Kommentar Einbürgerungspolitik: Steiniger Weg zum deutschen Pass

Sprachprüfungen und Einbürgerungstests verunsichern und schrecken ab. Sie signalisieren, dass wir MigrantInnen als gleichberechtigte BürgerInnen eigentlich nicht wollen.

Angela Merkel hat jüngst zur Einbürgerungsfeier ins Kanzleramt geladen: 16 MigrantInnen überreichte sie eigenhändig die Einbürgerungsurkunde - und am Schluss lächelte sie gemeinsam mit den neuen deutschen Staatsbürgern in die Kameras. Doch medienwirksame Inszenierungen wie diese können nicht darüber hinwegtäuschen: Bei den Einbürgerungen sieht es schlecht aus. Im vergangenen Jahr erhielten nur 94.500 AusländerInnen die deutsche Staatsbürgerschaft. Das ist die niedrigste Zahl seit der Wiedervereinigung.

Die Einbürgerungspolitik der großen Koalition ist gescheitert. Denn statt die Hürden auf dem Weg zum deutschen Pass abzutragen, hat die Bundesregierung diese mit verschärften Sprach- und neuen Einbürgerungstests weiter erhöht.

Natürlich sind Deutschkenntnisse und ein Wissen um die hiesige Gesellschaft bei denen, die Staatsbürger werden wollen, wünschenswert. Doch die Tests schrecken ab - auch dann, wenn faktisch nur die wenigsten Bewerber an ihnen scheitern.
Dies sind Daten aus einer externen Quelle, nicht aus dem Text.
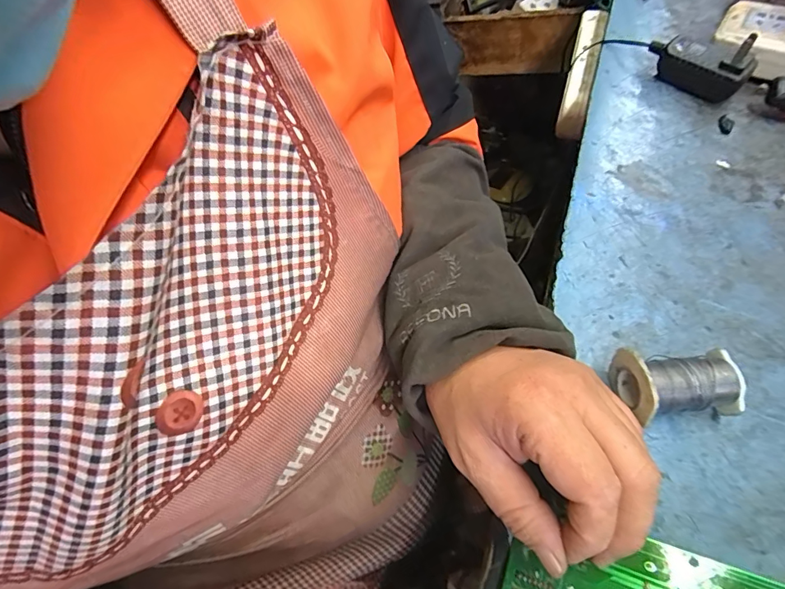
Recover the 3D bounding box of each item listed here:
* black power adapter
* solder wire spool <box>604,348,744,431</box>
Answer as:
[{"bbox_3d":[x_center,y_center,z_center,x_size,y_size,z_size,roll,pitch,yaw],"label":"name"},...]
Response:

Sie verunsichern und signalisieren: Vielleicht wollen wir euch doch lieber nicht.

Problematisch ist auch die insbesondere in der Union verbreitete verbissene Ablehnung des Doppelpasses - zumindest wenn es um Türken und andere Drittstaatler geht. Denn anders als bei EU-Bürgern, die ihre alte Staatsbürgerschaft sehr wohl behalten dürfen, wenn sie die deutsche erwerben, ist bei Türken, Serben und Co. schnell von Loyalitätskonflikten die Rede. Warum aber soll für Türken und Serbinnen das ein Problem sein, was Portugiesen und Bulgarinnen scheinbar problemlos meistern können? Und was in modernen Gesellschaften schlicht die Realität von Millionen Menschen ist? Der Irrglaube gipfelt in der sogenannten Optionslösung, die dazu führt, dass sich tausende hier geborene Jugendliche in den kommen Jahren entscheiden müssen, ob sie die deutsche Staatsbürgerschaft abgeben oder die ihrer Vorfahren.
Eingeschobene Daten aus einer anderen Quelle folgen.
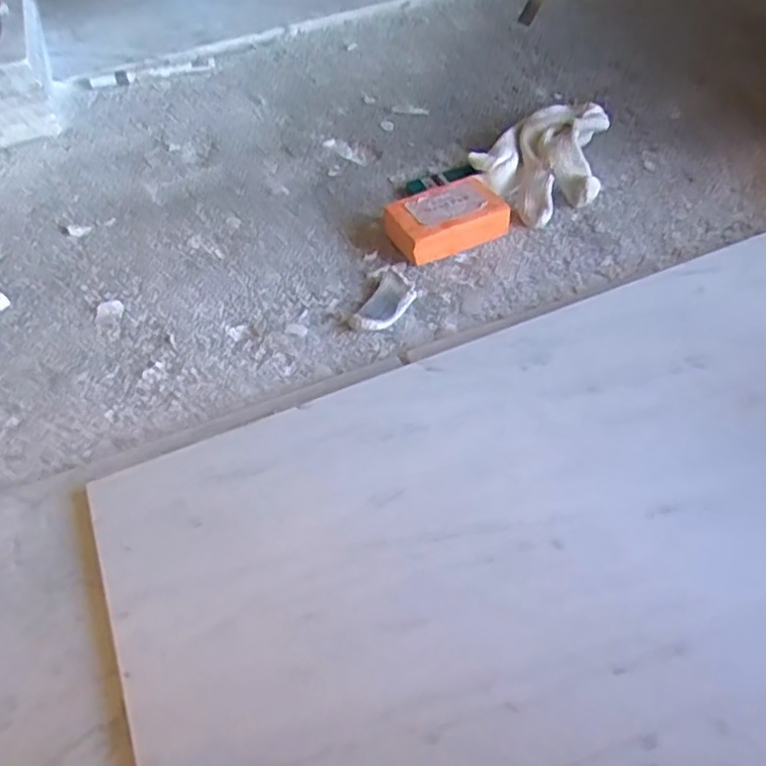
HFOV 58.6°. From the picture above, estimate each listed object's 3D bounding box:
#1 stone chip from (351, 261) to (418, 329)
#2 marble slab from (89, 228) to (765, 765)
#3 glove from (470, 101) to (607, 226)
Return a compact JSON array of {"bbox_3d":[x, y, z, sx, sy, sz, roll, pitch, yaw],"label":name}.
[{"bbox_3d":[0.005,-0.071,0.550,0.039,0.013,0.078,17,54,19],"label":"stone chip"},{"bbox_3d":[0.147,0.067,0.412,0.590,0.022,0.300,-21,51,-12],"label":"marble slab"},{"bbox_3d":[0.159,-0.210,0.631,0.137,0.033,0.110,-32,54,-20],"label":"glove"}]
Ließe man die doppelte Staatsangehörigkeit endlich zu, die Einbürgerungszahlen würden in die Höhe schnellen. Das wäre gut für die Integration. Doch die Bundesregierung nimmt lieber in Kauf, dass hierzulande fast sieben Millionen Menschen ohne deutschen Pass leben. Sieben Millionen Menschen, die nicht mitbestimmen dürfen. Und die nicht wirklich dazugehören. Auf die Dauer ist das für eine Demokratie ein Problem.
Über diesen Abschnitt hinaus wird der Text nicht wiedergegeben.